In moving on to consider the issue of liability the judge posed, and answered, two questions:

  •  In answer to the question ‘Should that have happened under normal circumstances?’ the answer is unequivocally ‘No’.
  •  Why did it happen? Again it is abundantly clear to me that the specification of a chrome bolt to fit into a stainless steel bushing must have been at the time of manufacture whether by Ruthmann or by a third party engaged by them to design the machine – it matters not because section 1 (1)(b) provides.......... ’The defect is attributable wholly or partly to the fault of a third party (whether identified or not).’

The judge therefore found that the use/specification of metals that were likely to corrode by Ruthmann (the manufacturer) or others was a ‘fault’ for the purposes of section 1(3) of the 1969 Act and on the basis of those findings the Defendant was caught by the provisions of section 1(1) of the 1969 Act and consequently liable to the Claimant.

Whilst this is a first instance decision, and is not binding on the parties, the case does nevertheless provide a timely reminder to Defendant’s that notwithstanding the provisions of S69 ERRA 2013, there is still, in certain circumstances, an opportunity for the Claimant to succeed in establishing strict liability against an employer. It should be noted that the 1969 Act does not in itself impose statutory duties (which would be captured by the provisions of S69 ERRA 2013), but instead provides a framework to enable an employer to be deemed to be negligent for the actions of another, where certain conditions are met.
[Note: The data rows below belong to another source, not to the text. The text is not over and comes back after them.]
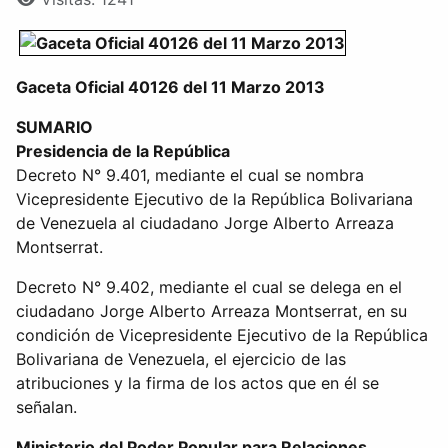
Gaceta Oficial 40126 del 11 Marzo 2013
SUMARIO
Presidencia de la República
Decreto N° 9.401, mediante el cual se nombra
Vicepresidente Ejecutivo de la República Bolivariana
de Venezuela al ciudadano Jorge Alberto Arreaza
Montserrat.
Decreto N° 9.402, mediante el cual se delega en el
ciudadano Jorge Alberto Arreaza Montserrat, en su
condición de Vicepresidente Ejecutivo de la República
Bolivariana de Venezuela, el ejercicio de las
atribuciones y la firma de los actos que en él se
señalan.
Ministerio del Poder Popular para Relaciones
Practitioners should therefore be alive to the presence of the Act and undertake appropriate investigations to understand whether or not a defect in an item of work equipment could be deemed to be the “fault” of a third party, which would then impose negligence upon the employer. In such circumstances practitioners should also investigate the opportunities available to seek an indemnity or contribution from that third party where appropriate.